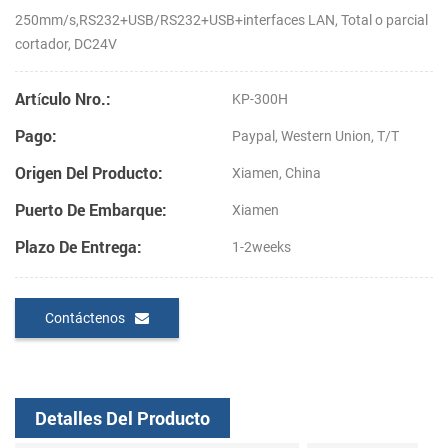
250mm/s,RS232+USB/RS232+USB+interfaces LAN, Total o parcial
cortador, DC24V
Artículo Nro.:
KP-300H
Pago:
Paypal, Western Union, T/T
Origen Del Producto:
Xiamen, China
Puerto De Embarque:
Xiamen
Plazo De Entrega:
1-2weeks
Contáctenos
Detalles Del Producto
==
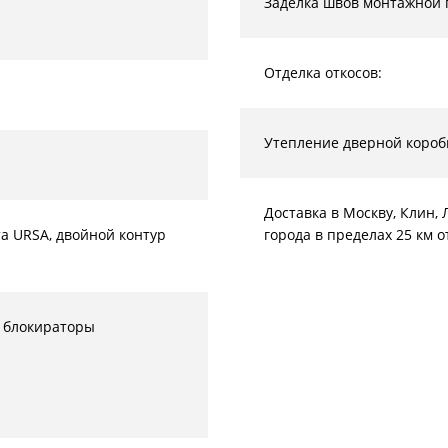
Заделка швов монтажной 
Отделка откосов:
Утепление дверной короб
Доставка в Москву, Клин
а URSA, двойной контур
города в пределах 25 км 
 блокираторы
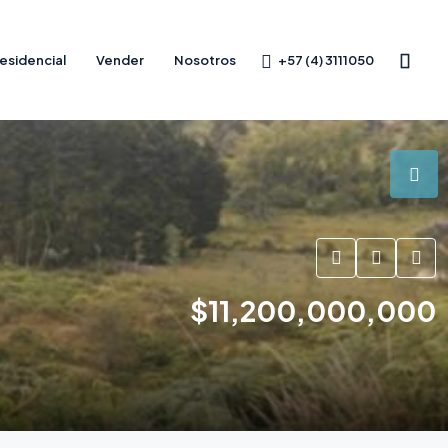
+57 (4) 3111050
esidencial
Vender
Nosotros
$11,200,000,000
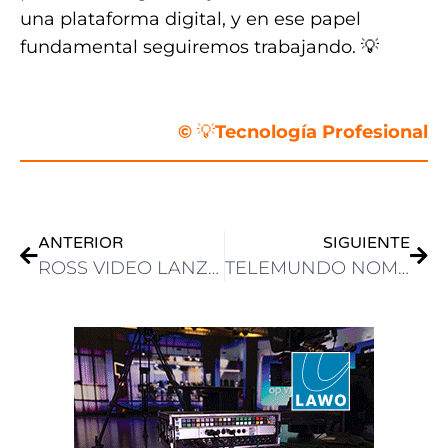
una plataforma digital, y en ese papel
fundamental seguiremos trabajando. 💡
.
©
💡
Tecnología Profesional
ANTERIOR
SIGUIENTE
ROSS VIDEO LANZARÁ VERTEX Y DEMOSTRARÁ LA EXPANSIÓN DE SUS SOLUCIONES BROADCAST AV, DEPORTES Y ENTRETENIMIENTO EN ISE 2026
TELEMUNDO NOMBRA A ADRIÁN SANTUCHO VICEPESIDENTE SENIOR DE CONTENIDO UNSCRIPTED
* * *
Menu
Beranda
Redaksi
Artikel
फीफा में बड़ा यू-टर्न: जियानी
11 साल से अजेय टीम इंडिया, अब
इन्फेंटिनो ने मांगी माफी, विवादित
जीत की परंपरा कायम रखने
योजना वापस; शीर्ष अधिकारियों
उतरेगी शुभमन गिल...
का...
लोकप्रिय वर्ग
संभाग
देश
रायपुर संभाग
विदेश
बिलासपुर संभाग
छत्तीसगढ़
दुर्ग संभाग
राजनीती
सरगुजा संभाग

▸ Task to carry out: In the material above, how many lines contain "Producto"? Reply with only the number.

▸ Response to this exercise: 2